Pixel coordinate tracking data

══════════

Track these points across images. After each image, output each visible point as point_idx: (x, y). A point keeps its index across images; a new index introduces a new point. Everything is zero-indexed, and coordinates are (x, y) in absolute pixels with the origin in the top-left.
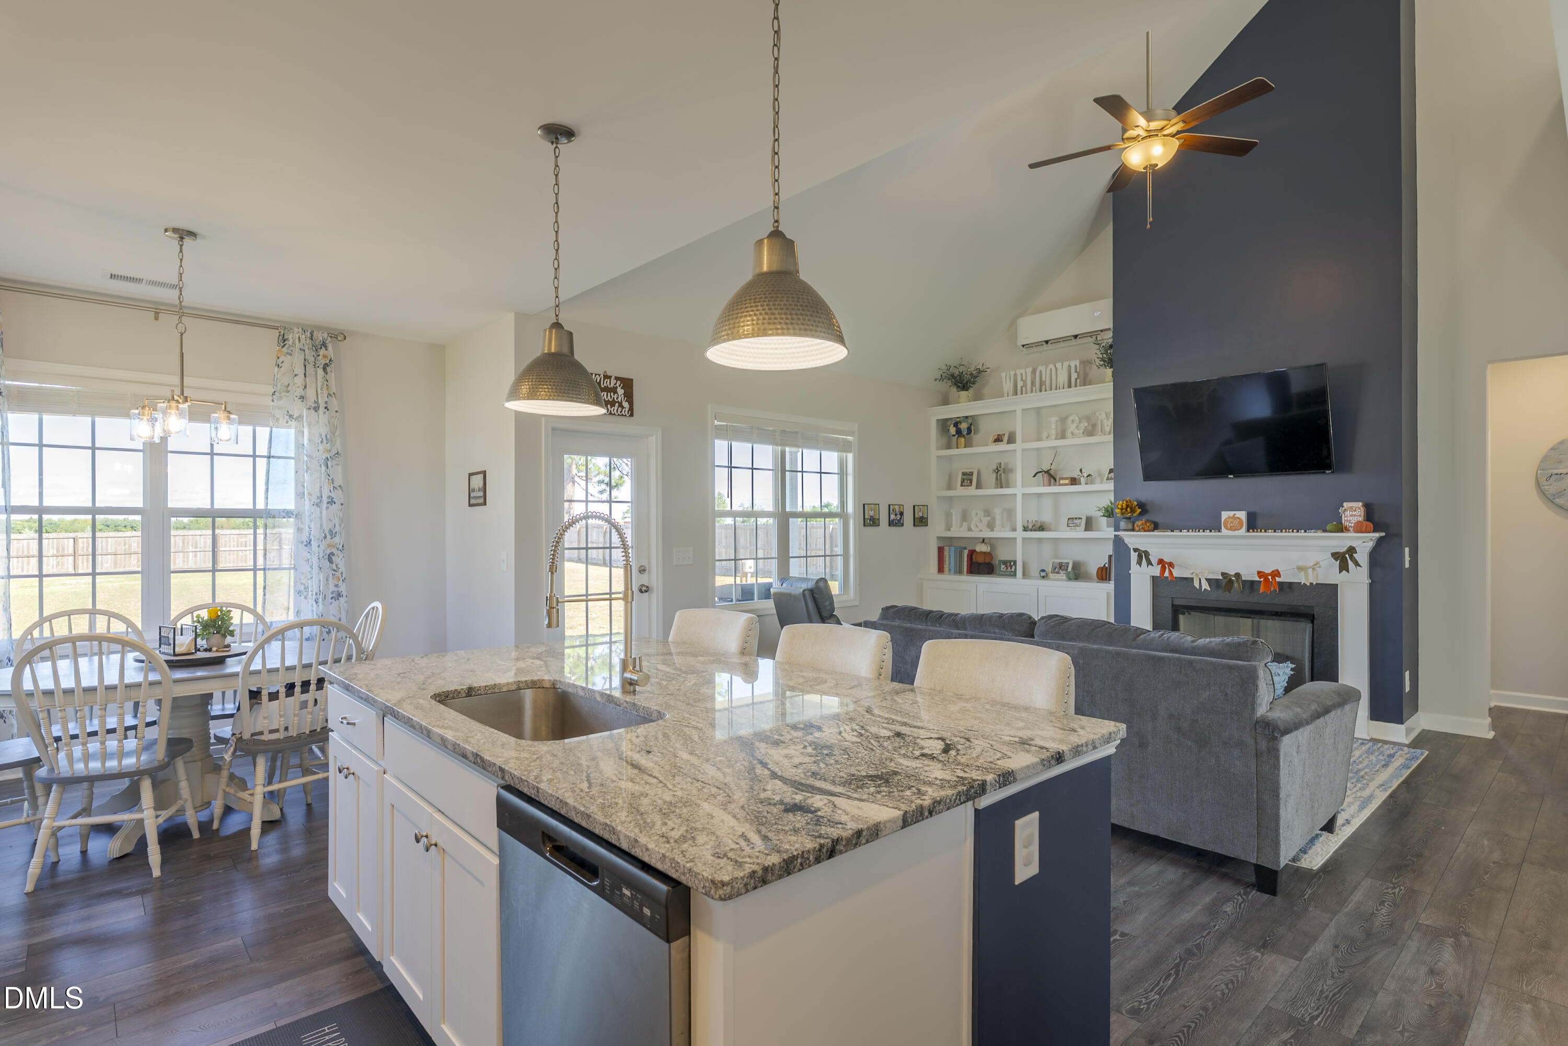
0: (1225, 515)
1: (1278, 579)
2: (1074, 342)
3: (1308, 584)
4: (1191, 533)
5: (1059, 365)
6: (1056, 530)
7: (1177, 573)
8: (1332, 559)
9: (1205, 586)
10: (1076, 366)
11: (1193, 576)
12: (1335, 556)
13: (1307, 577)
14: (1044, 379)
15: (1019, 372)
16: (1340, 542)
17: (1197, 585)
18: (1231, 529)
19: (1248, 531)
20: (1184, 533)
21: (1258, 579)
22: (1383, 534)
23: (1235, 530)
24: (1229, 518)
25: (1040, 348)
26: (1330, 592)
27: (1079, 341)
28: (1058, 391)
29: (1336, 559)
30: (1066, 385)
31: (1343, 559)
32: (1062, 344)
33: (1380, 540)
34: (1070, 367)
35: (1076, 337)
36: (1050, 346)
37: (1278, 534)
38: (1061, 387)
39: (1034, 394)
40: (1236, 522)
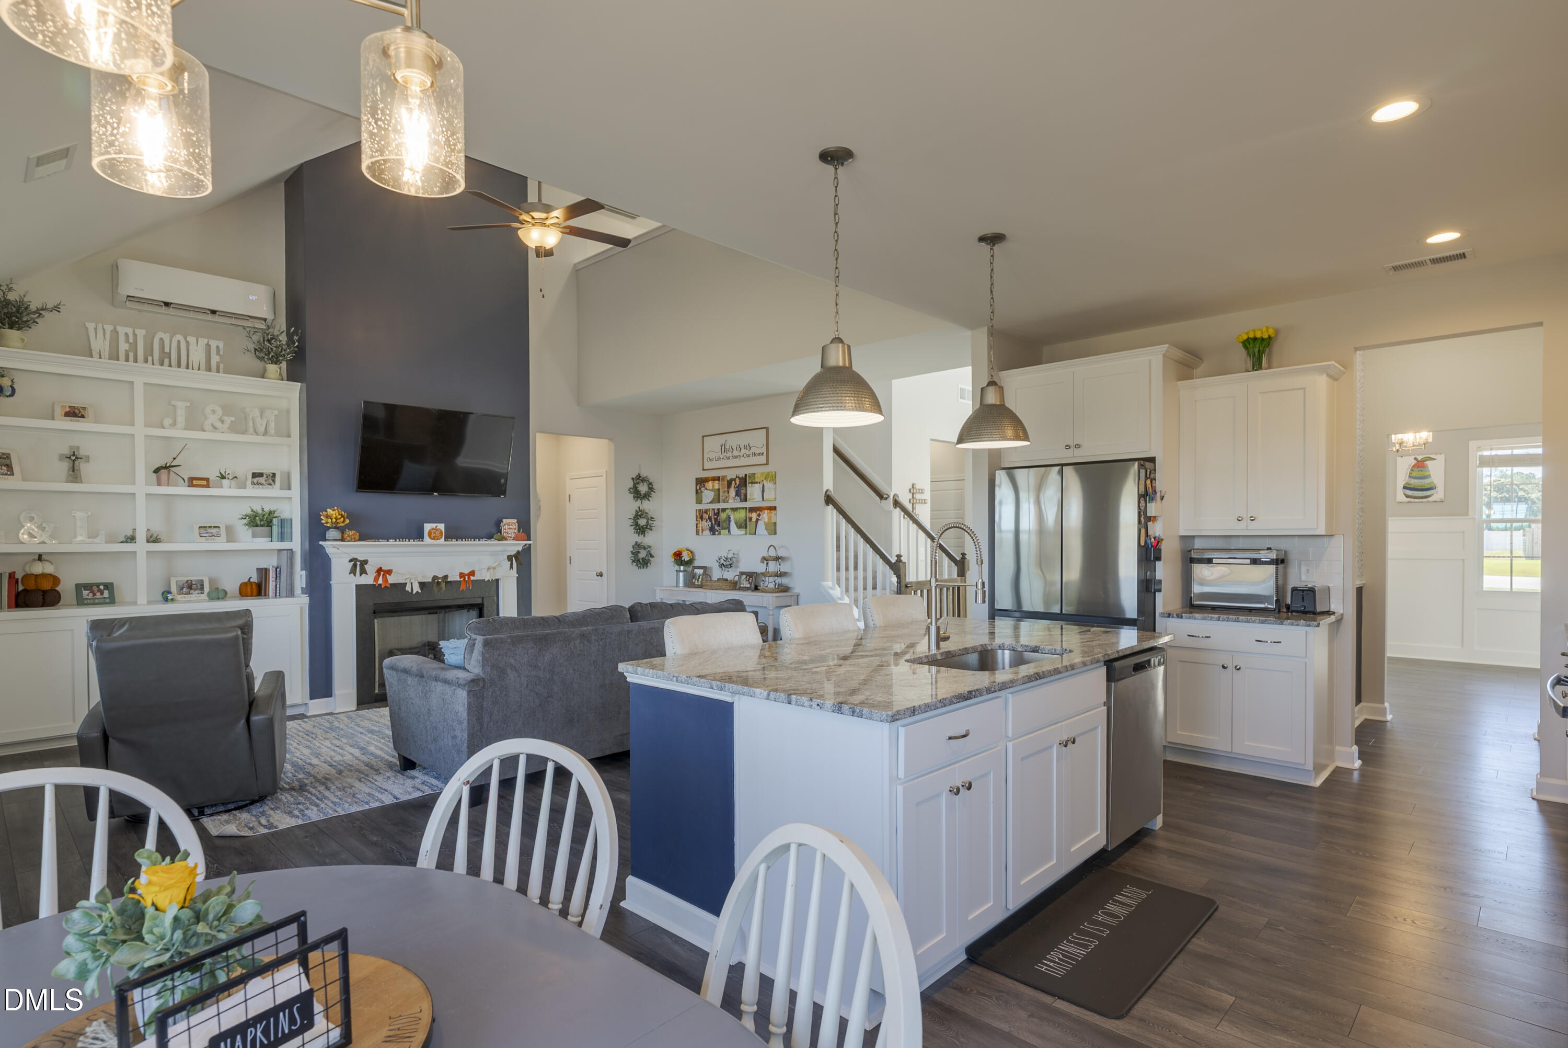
0: (428, 527)
1: (472, 578)
2: (210, 317)
3: (488, 580)
4: (398, 543)
5: (192, 339)
6: (170, 541)
7: (391, 579)
8: (507, 560)
9: (417, 589)
10: (218, 347)
11: (408, 581)
12: (509, 558)
13: (492, 574)
14: (167, 350)
15: (122, 330)
17: (408, 588)
18: (434, 539)
19: (445, 541)
20: (392, 542)
21: (459, 579)
22: (532, 542)
23: (437, 539)
24: (433, 529)
25: (157, 309)
26: (493, 586)
27: (216, 318)
28: (190, 370)
29: (509, 560)
30: (203, 366)
31: (512, 560)
32: (192, 315)
34: (208, 346)
35: (214, 312)
36: (170, 311)
37: (460, 542)
38: (196, 367)
39: (149, 365)
40: (438, 533)
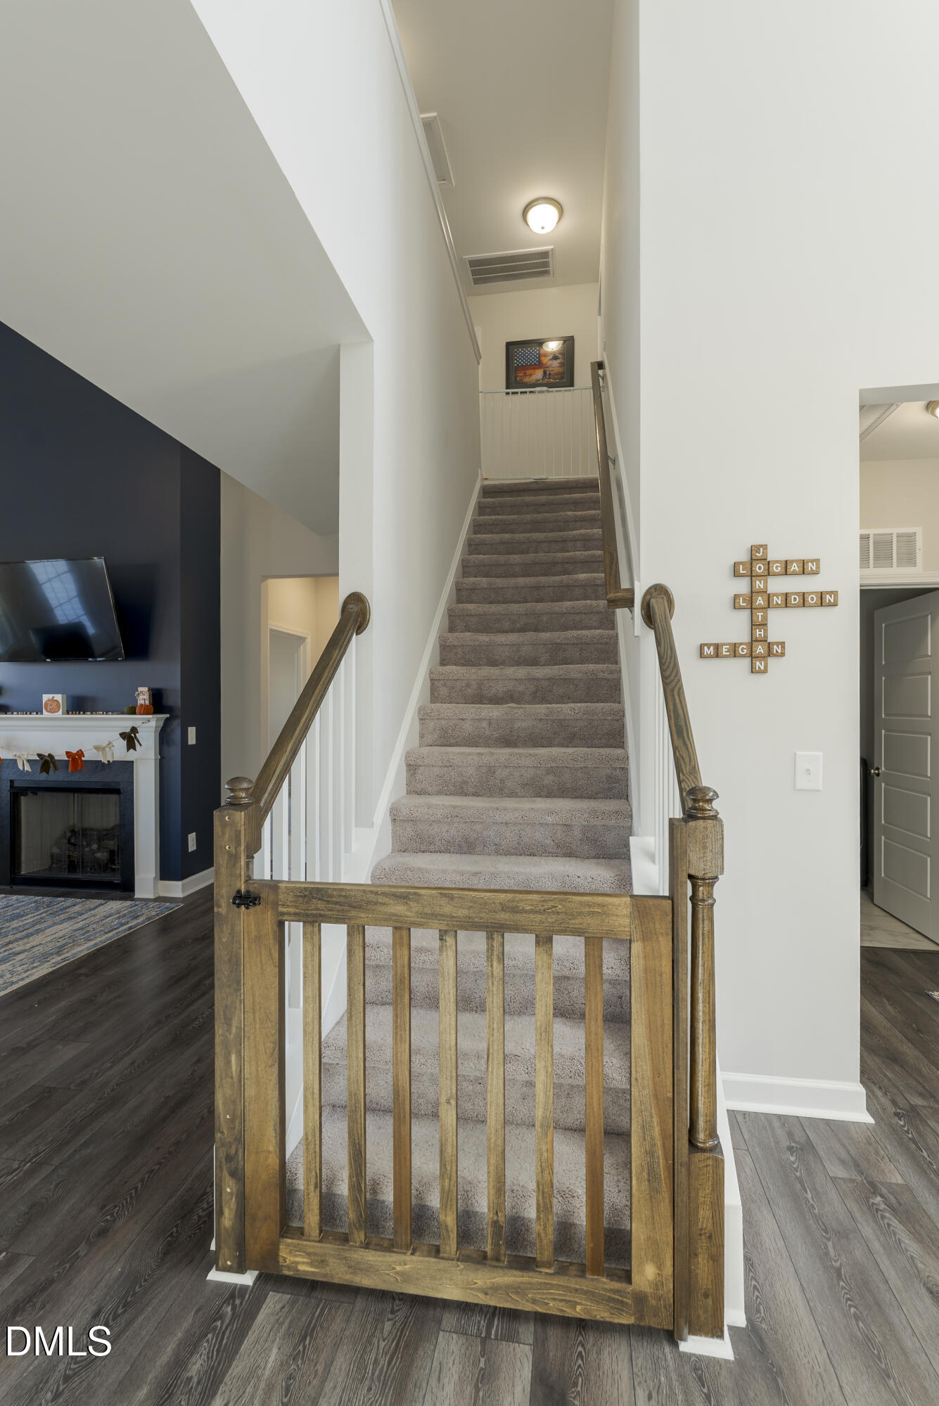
0: (46, 697)
1: (83, 758)
3: (106, 762)
8: (121, 739)
9: (28, 767)
11: (16, 758)
12: (123, 735)
13: (104, 755)
16: (126, 722)
17: (20, 766)
18: (51, 711)
21: (67, 759)
22: (168, 716)
23: (55, 712)
24: (49, 700)
26: (127, 767)
29: (124, 738)
31: (130, 739)
33: (167, 720)
40: (56, 704)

══════════

### [About this task]
Copy out the material word for word, from its beginning through the line containing "15: (1019, 372)". Leave the pictures out.

### [Problem solution]
Track these points across images. After each image, output each visible point as point_idx: (x, y). A point keeps its index across images; a new index introduces a new point. Everything is zero-indexed, and coordinates are (x, y) in absolute pixels with the origin in the top-left.
0: (1225, 515)
1: (1278, 579)
2: (1074, 342)
3: (1308, 584)
4: (1191, 533)
5: (1059, 365)
6: (1056, 530)
7: (1177, 573)
8: (1332, 559)
9: (1205, 586)
10: (1076, 366)
11: (1193, 576)
12: (1335, 556)
13: (1307, 577)
14: (1044, 379)
15: (1019, 372)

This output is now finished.